• Provided text:

┌────────

The Importance of Trademark Chronology
WEX Inc. v. Tom Soulanille, NAF Claim Number: FA2204001991413
Panelists: The Honorable Neil Anthony Brown QC, (Chair), Mr. Gerald M. Levine and Professor David E. Sorkin
Brief Facts: The US Complainant provides financial technology services across various industry sectors and claims use of the WEX trademark since at least as early as 1989. It owns several registered trademarks for WEX with USPTO, the first of which was registered on January 19, 1999. The Respondent registered the disputed Domain Name on June 25, 1994 in his capacity as registered agent of a company that developed software known as “WEX Net”. The said other Company acquired the common law rights to WEX from Dmitri Kondratiev of Russia on June 26, 1997 and applied to the USPTO on July 15, 1997 for a trademark for WEX although it was subsequently abandoned.
The Complainant alleges that the Respondent’s registration and use of the disputed Domain Name are in bad faith because the Respondent registered the Domain Name five years after the Complainant commenced use of the WEX mark and passively held the Domain Name for 28 years. The Respondent argues that the Complainant cannot rely on the registered trademark as it did not apply for its registered trademark until November 12, 1997, and it must show that it had common law trademark rights to WEX by the time the Respondent registered the disputed Domain Name in 1994. On March 26, 2018, the Complainant offered to buy the Domain Name from the Respondent.
Held: The Complainant’s case fails for lack of evidence as it did not show that it had any trademark rights at the time the Respondent registered the disputed Domain Name. In fact, the evidence is that until 2012 – 18 years after the Domain Name was registered – the name of the Complainant was not WEX, but “Wright Express” and that it changed its name to WEX only in 2012. The Complainant is still driven to argue that the Respondent registered the disputed Domain Name in 1994 because of the Complainant’s trademark registered in 1999. The Respondent could hardly have been influenced in registering a domain name by a trademark that was not itself registered until many years after the Domain Name was registered. It was of course always open to the Complainant to show that it had common law or unregistered trademark rights in 1994 but failed to do so.
The Company of which the Respondent was a registered agent had a right to register and use the Domain Name as a legitimate commercial means of furthering its objective and it had taken concrete steps with authorities such as the USPTO to establish a legal foundation for its actions. Therefore, the Respondent by virtue of its being the agent of the other Company for this project, had and has a right to register and retain the disputed Domain Name and a legitimate interest in it.
RDNH: The Complainant not only failed to prove its case but omitted substantial matters of evidence of which it should have been aware and also appreciated that it had an obligation to address. Some of its evidence was misleading as well. Any proper assessment of the case should have resulted in cogent evidence being assembled to establish basic issues but that was clearly not done. Instead, the Respondent was put to the time and cost of defending a case that had little, if any merit. Moreover, the case is a classic Plan B case, where an overoptimistic Complainant tries to buy a domain name, is rebuffed and then decides to harass the Domain Name holder by making unmeritorious allegations against him.

└────────

• Stored data:
┌────────

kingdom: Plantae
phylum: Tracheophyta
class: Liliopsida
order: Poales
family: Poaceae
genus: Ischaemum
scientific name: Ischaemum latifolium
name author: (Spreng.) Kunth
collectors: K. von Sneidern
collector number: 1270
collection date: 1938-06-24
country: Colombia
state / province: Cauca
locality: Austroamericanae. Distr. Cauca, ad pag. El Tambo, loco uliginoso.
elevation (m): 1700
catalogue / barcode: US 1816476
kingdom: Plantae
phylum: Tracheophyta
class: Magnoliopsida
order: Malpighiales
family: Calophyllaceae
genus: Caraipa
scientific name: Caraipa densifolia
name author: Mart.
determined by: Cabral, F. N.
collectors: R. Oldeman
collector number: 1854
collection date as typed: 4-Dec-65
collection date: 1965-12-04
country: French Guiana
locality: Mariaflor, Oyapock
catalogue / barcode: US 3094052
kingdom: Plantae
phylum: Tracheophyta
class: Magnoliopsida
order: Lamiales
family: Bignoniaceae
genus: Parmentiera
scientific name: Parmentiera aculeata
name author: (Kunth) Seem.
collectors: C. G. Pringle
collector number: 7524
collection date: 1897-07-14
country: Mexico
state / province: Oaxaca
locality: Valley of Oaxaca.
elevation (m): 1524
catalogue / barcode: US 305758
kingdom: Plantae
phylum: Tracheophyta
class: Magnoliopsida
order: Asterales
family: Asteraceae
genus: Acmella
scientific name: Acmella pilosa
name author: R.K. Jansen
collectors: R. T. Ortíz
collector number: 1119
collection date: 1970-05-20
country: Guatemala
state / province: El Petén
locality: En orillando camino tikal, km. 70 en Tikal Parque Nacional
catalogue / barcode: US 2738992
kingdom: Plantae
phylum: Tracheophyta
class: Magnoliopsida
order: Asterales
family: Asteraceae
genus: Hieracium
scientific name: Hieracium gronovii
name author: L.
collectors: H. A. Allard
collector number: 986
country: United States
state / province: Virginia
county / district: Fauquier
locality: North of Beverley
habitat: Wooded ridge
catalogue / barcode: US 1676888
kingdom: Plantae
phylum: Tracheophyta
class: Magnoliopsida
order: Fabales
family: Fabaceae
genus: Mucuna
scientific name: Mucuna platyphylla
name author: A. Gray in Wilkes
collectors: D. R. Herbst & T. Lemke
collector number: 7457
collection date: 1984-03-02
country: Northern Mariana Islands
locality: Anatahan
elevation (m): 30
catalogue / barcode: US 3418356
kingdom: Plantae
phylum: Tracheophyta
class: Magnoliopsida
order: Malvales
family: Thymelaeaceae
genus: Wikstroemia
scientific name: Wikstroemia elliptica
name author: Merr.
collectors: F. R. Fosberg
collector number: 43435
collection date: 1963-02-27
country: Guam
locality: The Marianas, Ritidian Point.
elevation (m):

└────────

• Objectives:
[1] In the WEX domain dispute summary, what name did the Complainant use before it changed its name to WEX in 2012?
[2] Continue the WEX domain dispute summary from where it stops.

• Solved problems:
[1] Wright Express

[2]
Complaint Denied (RDNH)
Complainants’ Counsel: Matthew D. Stein of Pierce Atwood LLP, Maine, USA
Respondents’ Counsel: Benjamin S. White of IPLA, LLP, California, USA
Case Comment by ICA General Counsel, Zak Muscovitch:
When assessing the first part of the three-part UDRP test, most Panels will not inquire into whether the Complainant had trademark rights at the time that the disputed domain name was registered. Rather, they will generally find that the first test has been met by merely having any trademark rights at any time prior to the proceeding and will consider this sufficient “standing” under the UDRP. If those trademark rights turn out to have been acquired subsequent to the domain name’s registration date, then a Panel will generally find that bad faith registration was chronologically impossible and dismiss the claim under the third part of the three-part UDRP test.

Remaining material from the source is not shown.